La sua rivista O.P. per molti è solo un periodico scandalistico. Per altri, invece, uno strumento di ricatto e condizionamento del mondo politico, legato ai Servizi Segreti. Di certo è che il direttore di O.P. è legato ad alcuni corpi dello Stato, (compreso il generale C.A. Dalla Chiesa). La relativa testata diviene ben presto nota, soprattutto a politici, dirigenti statali, militari, agenti dei Servizi Segreti, industriali di un certo spessore, che la studiano per scorgerci indicazioni su cosa che è successo o previsioni su cosa sta per accadere. E’ nel suo stile descrivere con aggressività quadri programmatici leciti e illeciti, anticipare mosse, spiegare fatti strani, svelare piani, individuare fronde e intuire tradimenti. Il che non gli potrà procurare che inimicizie. Indaga sui segreti del delitto Moro e annuncia che il 15 marzo ’78 (coincidenza strana con le Idi di marzo del 44 a.C. data dell’assassinio di Giulio Cesare), accadrà qualcosa di gravissimo in Italia. Sbaglia di un giorno. Il 16 marzo Moro viene sequestrato e la sua scorta trucidata. In seguito si saprà che le BR avevano inizialmente deciso di rapire Moro il 15 marzo. Il suo O.P. pubblica tre lettere inedite (non note neanche agli inquirenti) del leader Dc, spedite dalla prigione del popolo a familiari e amici. Secondo Pecorelli, durante il sequestro Moro, il generale Dalla Chiesa, (nel ’78 ne profetizza la morte, tanto da definirlo Amen), aveva informato il ministro dell’interno Cossiga dell’ubicazione del covo in cui era detenuto. Ma Cossiga “non aveva potuto far nulla perché doveva sentire più in alto, magari sino alla “Loggia massonica di Cristo Re in Paradiso”, per il giornalista la “Loggia Vaticana”. Nel gennaio del 1979 Pecorelli va al carcere di Cuneo proprio con Dalla Chiesa per la ricerca del Memoriale di Aldo Moro. È vicino alla scoperta di inquietanti verità. Teme per la sua stessa vita. È minacciato.

Giulio Andreotti

Pecorelli sa di essere pericoloso…

Su OP compare una nota “A futura memoria”: I nostri lettori e coloro che ci stimano saprebbero riconoscere immediatamente la mano che ha armato chi vorrà torcerci anche solo un capello”. Lancia anche ambigui messaggi. Sin dalle prime battute, le indagini sul suo assassinio, ci inducevano a porre degli interrogativi: Da chi riusciva ad attingere notizie circostanziate, delicate, pericolose su personaggi di certo calibro? Chi, sentendosi minacciato, avrebbe potuto farlo eliminare? Certamente usufruiva delle “veline“ dei Servizi Segreti, correva voce che l’agenzia O.P. fosse del Sid (Servizio Informazione Difesa), diretto allora dal generale Vito Miceli, che Pecorelli difendeva attaccando Andreotti, acerrimo avversario dell’alto ufficiale perché legato ad Aldo Moro. In una intervista pubblicata nel giugno 1993 dal Corriere della Sera, a firma di Paolo Graldi, l’avvocato Gianfranco Rosini rivela: “Ero andato a trovarlo poche ore prima che fosse ucciso. Mino mi aveva confidato che per circa due anni era stato una specie di segretario personale di Andreotti. Io dissi: ‘Un personaggio ambiguo questo Andreotti’. E lui rispose: ‘Uno dei grandi criminali della storia, sto approntando un fascicolo documentatissimo che svelerà chi è veramente Andreotti e quali e quanti siano i suoi crimini”. 

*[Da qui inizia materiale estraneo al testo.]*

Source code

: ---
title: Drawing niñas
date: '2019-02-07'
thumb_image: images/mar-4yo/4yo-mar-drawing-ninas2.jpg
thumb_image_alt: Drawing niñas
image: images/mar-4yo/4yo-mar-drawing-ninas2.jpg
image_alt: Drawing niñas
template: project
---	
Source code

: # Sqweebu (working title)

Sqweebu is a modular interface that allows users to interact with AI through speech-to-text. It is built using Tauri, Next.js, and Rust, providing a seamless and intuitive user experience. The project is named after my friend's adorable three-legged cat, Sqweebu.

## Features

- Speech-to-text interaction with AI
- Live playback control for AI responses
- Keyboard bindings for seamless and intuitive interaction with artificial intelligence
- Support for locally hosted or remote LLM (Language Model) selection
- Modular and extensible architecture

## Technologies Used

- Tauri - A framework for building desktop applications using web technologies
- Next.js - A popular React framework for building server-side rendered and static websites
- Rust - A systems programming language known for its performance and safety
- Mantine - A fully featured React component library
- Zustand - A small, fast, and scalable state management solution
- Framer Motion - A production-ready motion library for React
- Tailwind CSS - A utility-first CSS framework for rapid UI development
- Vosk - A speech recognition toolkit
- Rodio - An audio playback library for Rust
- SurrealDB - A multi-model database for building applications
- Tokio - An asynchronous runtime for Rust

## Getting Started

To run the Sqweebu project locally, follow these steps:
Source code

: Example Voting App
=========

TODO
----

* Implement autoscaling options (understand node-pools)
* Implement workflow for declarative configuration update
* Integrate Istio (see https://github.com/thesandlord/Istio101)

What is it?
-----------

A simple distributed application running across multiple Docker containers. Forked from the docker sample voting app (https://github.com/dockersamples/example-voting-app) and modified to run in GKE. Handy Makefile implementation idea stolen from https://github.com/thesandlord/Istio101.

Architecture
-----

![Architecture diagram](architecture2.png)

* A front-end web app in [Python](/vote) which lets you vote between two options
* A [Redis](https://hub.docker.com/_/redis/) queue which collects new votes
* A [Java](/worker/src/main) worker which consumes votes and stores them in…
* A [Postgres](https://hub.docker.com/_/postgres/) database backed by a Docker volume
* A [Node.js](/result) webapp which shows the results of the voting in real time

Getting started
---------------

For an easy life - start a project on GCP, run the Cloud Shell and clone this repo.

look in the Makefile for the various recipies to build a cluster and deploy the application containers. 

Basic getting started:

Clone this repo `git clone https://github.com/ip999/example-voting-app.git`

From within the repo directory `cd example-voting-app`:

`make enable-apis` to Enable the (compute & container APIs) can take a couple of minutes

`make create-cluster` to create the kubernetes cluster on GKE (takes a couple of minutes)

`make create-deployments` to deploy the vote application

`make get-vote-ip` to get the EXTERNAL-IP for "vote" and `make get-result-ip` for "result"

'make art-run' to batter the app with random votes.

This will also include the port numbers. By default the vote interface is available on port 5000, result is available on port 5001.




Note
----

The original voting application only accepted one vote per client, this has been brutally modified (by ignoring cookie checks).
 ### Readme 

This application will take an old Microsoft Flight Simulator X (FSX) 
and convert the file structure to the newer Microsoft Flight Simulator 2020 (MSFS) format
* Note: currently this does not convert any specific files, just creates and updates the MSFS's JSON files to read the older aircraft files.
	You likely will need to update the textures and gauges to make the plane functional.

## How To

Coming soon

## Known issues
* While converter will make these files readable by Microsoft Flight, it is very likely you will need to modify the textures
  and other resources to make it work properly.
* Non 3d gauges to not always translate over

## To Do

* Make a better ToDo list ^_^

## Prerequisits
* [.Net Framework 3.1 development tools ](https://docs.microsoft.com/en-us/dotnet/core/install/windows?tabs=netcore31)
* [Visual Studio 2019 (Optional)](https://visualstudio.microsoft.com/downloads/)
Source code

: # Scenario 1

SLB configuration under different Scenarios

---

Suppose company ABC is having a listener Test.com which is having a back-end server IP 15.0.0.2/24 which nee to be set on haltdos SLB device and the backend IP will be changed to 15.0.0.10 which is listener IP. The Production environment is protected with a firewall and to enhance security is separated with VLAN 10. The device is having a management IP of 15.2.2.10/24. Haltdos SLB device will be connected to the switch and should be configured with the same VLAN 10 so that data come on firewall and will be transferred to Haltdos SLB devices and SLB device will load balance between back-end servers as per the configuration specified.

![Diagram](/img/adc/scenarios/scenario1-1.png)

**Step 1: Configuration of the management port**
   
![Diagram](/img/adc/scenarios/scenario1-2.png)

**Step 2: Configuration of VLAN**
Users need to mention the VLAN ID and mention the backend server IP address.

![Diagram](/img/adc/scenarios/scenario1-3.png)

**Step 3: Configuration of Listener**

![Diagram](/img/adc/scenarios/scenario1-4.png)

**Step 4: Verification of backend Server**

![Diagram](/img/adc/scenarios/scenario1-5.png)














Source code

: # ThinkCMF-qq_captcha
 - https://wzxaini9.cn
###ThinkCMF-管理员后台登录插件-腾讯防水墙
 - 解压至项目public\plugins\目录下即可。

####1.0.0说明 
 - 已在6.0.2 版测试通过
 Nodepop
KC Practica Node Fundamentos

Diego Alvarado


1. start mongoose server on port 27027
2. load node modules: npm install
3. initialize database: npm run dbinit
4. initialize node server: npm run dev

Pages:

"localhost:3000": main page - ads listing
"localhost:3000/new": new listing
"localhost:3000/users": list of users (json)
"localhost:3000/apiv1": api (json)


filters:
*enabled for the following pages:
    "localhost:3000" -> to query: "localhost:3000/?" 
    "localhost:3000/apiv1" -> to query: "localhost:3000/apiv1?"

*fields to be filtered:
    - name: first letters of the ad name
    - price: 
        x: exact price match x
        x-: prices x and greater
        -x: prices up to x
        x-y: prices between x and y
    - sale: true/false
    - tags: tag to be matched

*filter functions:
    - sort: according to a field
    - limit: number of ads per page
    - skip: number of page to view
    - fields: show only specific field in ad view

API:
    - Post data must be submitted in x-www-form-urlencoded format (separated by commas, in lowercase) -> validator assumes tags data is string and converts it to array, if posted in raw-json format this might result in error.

Processi e contro processi risolti in nulla di fatto, finché nel 1992 Tommaso Buscetta, super pentito di mafia, dice che il delitto fu eseguito da Cosa Nostra per conto di Andreotti.

L’iter giudiziario, caratterizzato da innumerevoli tormentose udienze (1° e 2° grado), portò sul banco degli imputati personaggi di spicco del mondo politico, giudiziario e della criminalità comune organizzata: Giulio Andreotti, Claudio Vitalone, Gaetano Badalamenti, Giuseppe Calò, Massimo Carminati, elementi della Banda della Magliana, e si conclude con la piena assoluzione degli imputati. L’omicidio Pecorelli resta senza colpevoli. La Cassazione non ha condiviso la linea dei giudici di Perugia secondo i quali Andreotti negli anni Settanta aveva fatto arrivare alla S.I.R. di Nino Rovelli finanziamenti agevolati e contributi a fondo perduto non solo dal ministero per gli Interventi straordinari per il Mezzogiorno da lui diretto, ma anche dall’istituto di credito Italcasse, poi fallito. In cambio aveva ricevuto da Rovelli cospicue tangenti pagate tramite assegni circolari intestati a nomi di fantasia. I titoli di credito erano poi finiti in mano a esponenti della banda della Magliana, a boss mafiosi legati a Tano Badalamenti, e al patron del Cantagiro Ezio Radaelli. Pecorelli, prima della sua morte, stava per pubblicare sulla sua rivista O.P. le fotocopie delle matrici degli assegni in un servizio dal titolo “Gli assegni del presidente”. Non ha fatto in tempo.

Generale Cornacchia avendo vissuto in prima linea quegli anni, oltre alle indagine mi piacerebbe sapere come la stampa affrontò il caso Pecorelli.

La sua eliminazione fisica venne recepita con distacco, si direbbe freddezza, o quasi. La stampa, screditando la sua figura, è stata piuttosto incline a dipingerlo come ricattatore fallito, forse per ossequio verso quegli ambienti politici contro i quali Pecorelli era solito lanciare strali. Infamia, cattiveria e meschinità gratuite. Se fosse stato ricattatore avrebbe potuto accumulare ingenti somme. Ma alla sua tragica scomparsa disponeva di quel tanto che non riusciva a far fronte alle spese necessarie per la stampa della sua rivista. Non si spiegherebbe l’incontro riservatissimo ma subdolo, macchinoso e temerario del 24 gennaio ’79 al ristorante Famiglia Piemontese nel corso del quale: il Senatore Dc Franco Evangelisti, il Gen. le Donato Lo Prete, Vice Comandante della Guardia di Finanza, Walter Bonino, uomo di fiducia di Nino Rovelli della S.I.R. (Società Industria Resina), i magistrati Claudio Vitalone e Carlo Adriano Testi convincono Mino Pecorelli, (che aveva minacciato la pubblicazione della copertina con gli assegni ad Andreotti), a desistere dagli attacchi contro il ‘Divo’. Il giornalista, rifocillato di quanto necessitasse per la sopravvivenza della sua rivista, ne usciva vittorioso con: una saldatura di un conto di 30 milioni alla tipografia che stampava l’O.P., un contratto pubblicitario per l’O.P. nello stabilimento tipografico di Ciarrapico e una “prebenda” di 15 milioni da parte del Senatore Evangelisti.